After installing the Trivy Operator, an open-source security scanner, into my Kubernetes cluster, I noticed the reports could get pretty big and would need some tool to parse them.

My preference was to view the data in Argo CD, largely out of requiring visibility into the report data in Argo CD, which is an almost default Kubernetes interface for cluster admins and developers.

To vizualize and get better search for the vulnerability data generated by Trivy for Pods, I wrote an Argo CD UI extension, argocd-trivy-extension.

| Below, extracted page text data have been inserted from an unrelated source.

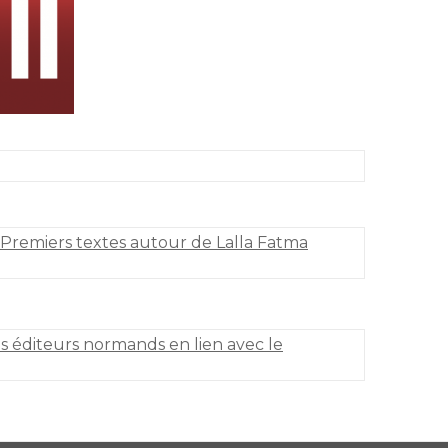
 Premiers textes autour de Lalla Fatma
s éditeurs normands en lien avec le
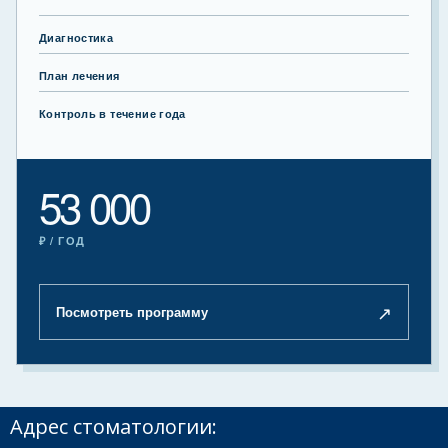
Диагностика
План лечения
Контроль в течение года
53 000
₽ / ГОД
↗
Посмотреть программу
Адрес стоматологии:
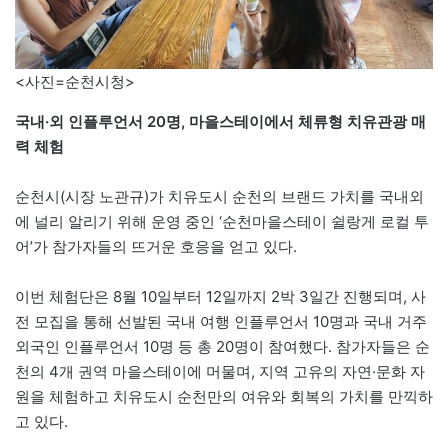
<사진=순천시청>
국내·외 인플루언서 20명, 마을스테이에서 체류형 치유관광 매
력 체험
순천시(시장 노관규)가 치유도시 순천의 브랜드 가치를 국내외
에 널리 알리기 위해 운영 중인 ‘순천마을스테이 쉴랑게 로컬 투
어’가 참가자들의 뜨거운 호응을 얻고 있다.
이번 체험단은 8월 10일부터 12일까지 2박 3일간 진행되며, 사
전 모집을 통해 선발된 국내 여행 인플루언서 10명과 국내 거주
외국인 인플루언서 10명 등 총 20명이 참여했다. 참가자들은 순
천의 4개 권역 마을스테이에 머물며, 지역 고유의 자연·문화 자
원을 체험하고 치유도시 순천만의 여유와 회복의 가치를 만끽하
고 있다.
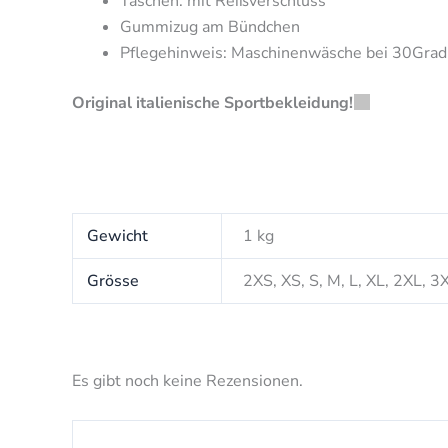
Taschen: mit Reißverschluss
Gummizug am Bündchen
Pflegehinweis: Maschinenwäsche bei 30Grad, n
Original italienische Sportbekleidung!
Gewicht
1 kg
Grösse
2XS, XS, S, M, L, XL, 2XL, 3
Es gibt noch keine Rezensionen.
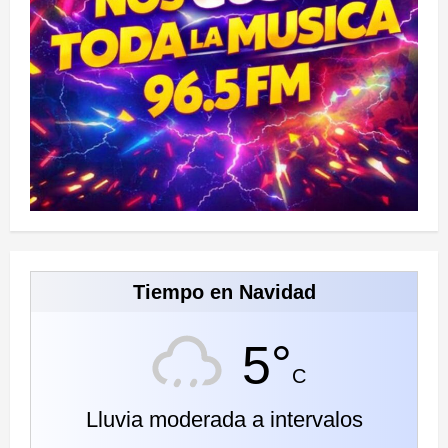
Tiempo en Navidad
5°
C
Lluvia moderada a intervalos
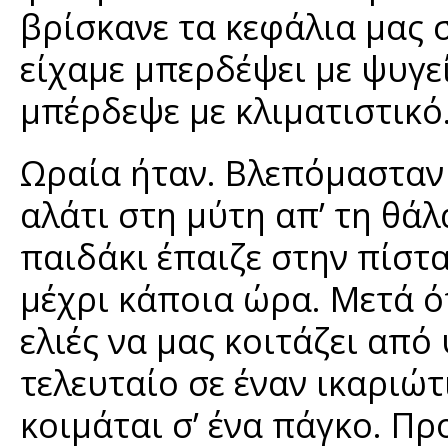
βρίσκανε τα κεφάλια μας σ
είχαμε μπερδέψει με ψυγε
μπέρδεψε με κλιματιστικό.
Ωραία ήταν. Βλεπόμασταν 
αλάτι στη μύτη απ’ τη θάλ
παιδάκι έπαιζε στην πίστ
μέχρι κάποια ώρα. Μετά ότ
ελιές να μας κοιτάζει από
τελευταίο σε έναν ικαριώτ
κοιμάται σ’ ένα πάγκο. Πρ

The UI extension comprises two React components, a searchable, sortable, grid and a dashboard made using Grid.js and recharts respectively. Vulnerability data is pulled into the components via the Argo CD API- This simplified the extension by avoiding using the Kubernetes API.

Detailed installation instructions are in the project README and involves loading the extension into the Argo CD server pods via an init container using the argocd-extension-installer.

A quick but dirty test can be achieved by copying the extension via kubectl cp into the Argo CD servers /tmp/extension/ path.

TIP: If you run into issues with installation check the init-container logs of the argocd-extension-installer e.g. if the extension does not render in the Argo CD UI. If it does render however, check the Dev Tools on your browser.

What’s next? Try the extension out and log an issue or contribute. This is in essence a quality of life extension for a security minded engineer to allow quick search, sorting and visualization of vulnerability data at the granular level of a Pod or ReplicaSet.